For those wishing to emulate the Edwards way, the news is not so good. Firstly, it is necessary to be Louis Edwards's son. "Champagne Louis" as he was known around Manchester for his keen interest in bubbly and fine Havanas, was majority shareholder and chairman of Manchester United from 1963 until 1980.
Edwards Senior entered football from a traditional route: He was the local butcher made good. He had built his meat business by assiduous attention to those responsible for the lucrative school meals contracts in education authorities. Louis was not just generous with turkeys at Christmas, but with wads of cash in brown envelopes. In January 1980, Granada TV screened a World In Action investigation into Louis's operations so damning both Greater Manchester police and the Inland Revenue began immediate inquiries. Louis was outraged at the programme and sought advice from his solicitor. It was difficult to sue, the legal man suggested, as the truth is not libellous. A month after the programme was screened, Edwards Senior died of a heart attack.

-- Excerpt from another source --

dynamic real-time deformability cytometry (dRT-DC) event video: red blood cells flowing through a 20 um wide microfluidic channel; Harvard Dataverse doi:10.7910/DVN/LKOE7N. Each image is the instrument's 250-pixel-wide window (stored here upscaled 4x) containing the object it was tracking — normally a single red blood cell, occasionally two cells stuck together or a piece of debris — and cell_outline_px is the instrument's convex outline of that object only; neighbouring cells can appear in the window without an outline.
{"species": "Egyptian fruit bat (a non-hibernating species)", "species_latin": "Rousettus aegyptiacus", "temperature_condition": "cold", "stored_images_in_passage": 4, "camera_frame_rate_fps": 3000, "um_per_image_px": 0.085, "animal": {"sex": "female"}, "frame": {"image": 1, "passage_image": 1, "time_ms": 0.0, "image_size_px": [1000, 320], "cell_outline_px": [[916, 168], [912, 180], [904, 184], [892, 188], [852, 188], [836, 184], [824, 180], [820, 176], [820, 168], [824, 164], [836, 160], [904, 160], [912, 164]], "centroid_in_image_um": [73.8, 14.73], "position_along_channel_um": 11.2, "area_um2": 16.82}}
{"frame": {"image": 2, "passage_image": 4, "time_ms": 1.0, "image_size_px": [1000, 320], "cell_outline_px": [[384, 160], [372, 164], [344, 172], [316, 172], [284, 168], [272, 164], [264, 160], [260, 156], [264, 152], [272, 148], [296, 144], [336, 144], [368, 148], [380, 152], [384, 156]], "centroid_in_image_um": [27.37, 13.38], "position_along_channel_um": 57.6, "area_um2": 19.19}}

The business had to continue, and in March 1980, his son and heir was voted chairman of Manchester United. Edwards Junior had become a director in the 1970s when he first bought 1,138 shares at £172.70 a piece. Later, he strengthened his position with 400,000 new shares during a rights issue, picked up at £1 each.
Almost from the moment he took over the chair, Mr Edwards's vital need was in servicing the massive overdraft he had used to buy his share, an overdraft under constant threat of expansion thanks to the major character trait he had inherited from his father: a taste for an extravagant lifestyle.
In 1981, he cast United's vote in favour of a change in the FA's rules he believed was vital to the future of British football. It was to allow club directors to be paid, and from that moment on his salary has been among the top five at the club. In 1984, he voted to change limits on directors' dividends and immediately received £77,319 of United's profits.
But what he tried to do most often was sell the club. In 1984, he could not wait to meet Robert Maxwell after it was rumoured the latter was prepared to offer £10 million for his interest. Nothing came of that, but in 1989 he almost managed to sell to Michael Knighton, a property speculator. The deal collapsed.
Throughout the 1990s, the club fulfilled all expectations and more. His principal skill was to know his own limitations and to listen to those who knew better: a rare quality in football. He recruited Edward Freedman from Spurs to develop the merchandise operation, he brought in Greg Dyke from LWT to lend broadcasting expertise and, vitally, he stuck with team manager Alex Ferguson to ensure the mother business out on the pitch remained productive.
Always, though, he maintained his own position in the club. Even when it was floated on the stock exchange, Mr Edwards remained the largest single shareholder, until now.